Er bestaat in Nederland geen register waarin staat vermeld of iemand is geadopteerd. Om toch geadopteerde volwassenen te kunnen onderzoeken heeft het CBS een lijst opgesteld met mensen waarvan het waarschijnlijk was dat zij geadopteerd zijn. Dit zijn personen die tussen 1970 en 1998 zijn geboren in landen waarvan bekend is dat hier relatief veel kinderen uit werden geadopteerd, van wie minimaal één ouder in Nederland is geboren en van wie geen van beide ouders in het geboorteland van het kind is geboren. Ook is gekeken naar de ingangsdatum van het juridische ouderschap, als deze bekend was, en of deze ongelijk was aan de geboortedatum van het kind. Uit deze lijst is de steekproef getrokken. Mensen hebben vervolgens zelf in de vragenlijst aangegeven of zij wel of niet geadopteerd zijn.

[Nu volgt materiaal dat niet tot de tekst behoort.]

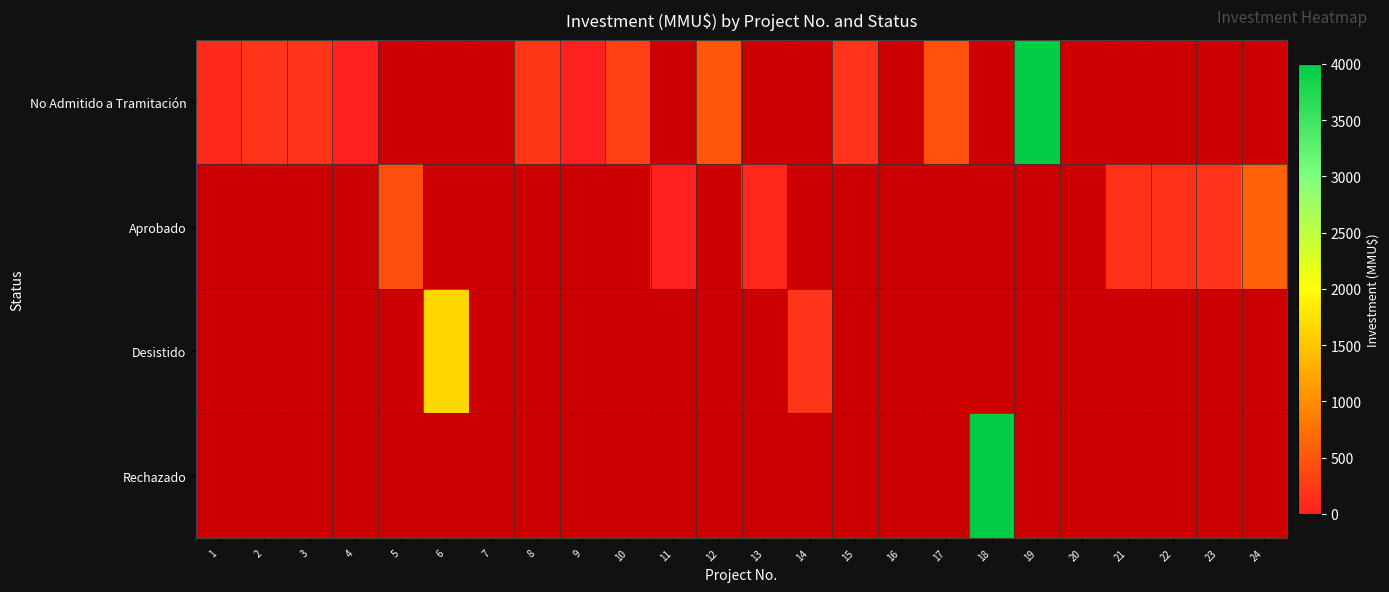

How many values in the No Admitido a Tramitación series are below 460?

8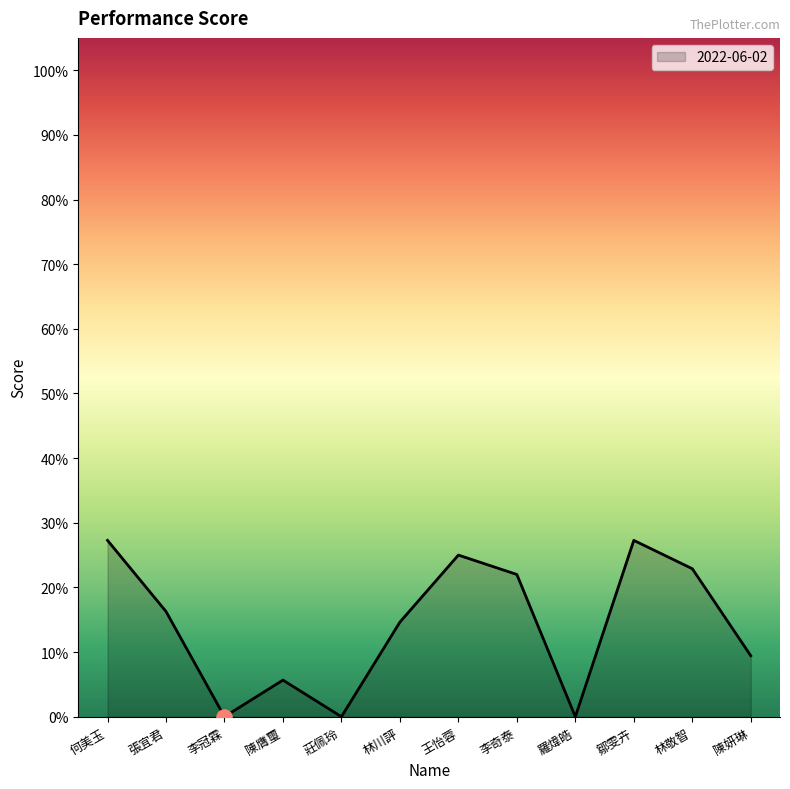

Which has a higher value, 鄒雯卉 or 陳膺璽?

鄒雯卉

Daarnaast hebben ruim 400 niet-geadopteerden meegewerkt aan het onderzoek die eveneens tussen 1970 en 1998 zijn geboren. Ook hier is een random steekproef getrokken. Omdat de focus van het onderzoek lag op geadopteerde personen is de steekproef van (potentieel) geadopteerde personen groter geweest dan de steekproef van (potentieel) niet-geadopteerde personen. Geadopteerde personen zijn in dit onderzoek in meer detail onderzocht dan niet-geadopteerde personen. Zo zijn bij geadopteerde personen bijvoorbeeld uitsplitsingen gemaakt naar geboorteland waardoor een grotere steekproef nodig was.

Privacy

De privacy van de ondervraagden en de bescherming van gegevens is gegarandeerd door de standaardwerkwijze bij het CBS. Dat betekent dat de gegevens direct na binnenkomst zijn ontdaan van identificerende persoonskenmerken. Het CBS heeft op geen enkel moment in het statistisch proces informatie over de identiteit van de deelnemers aan het onderzoek en de uitkomsten zijn nooit herleidbaar naar individuele personen.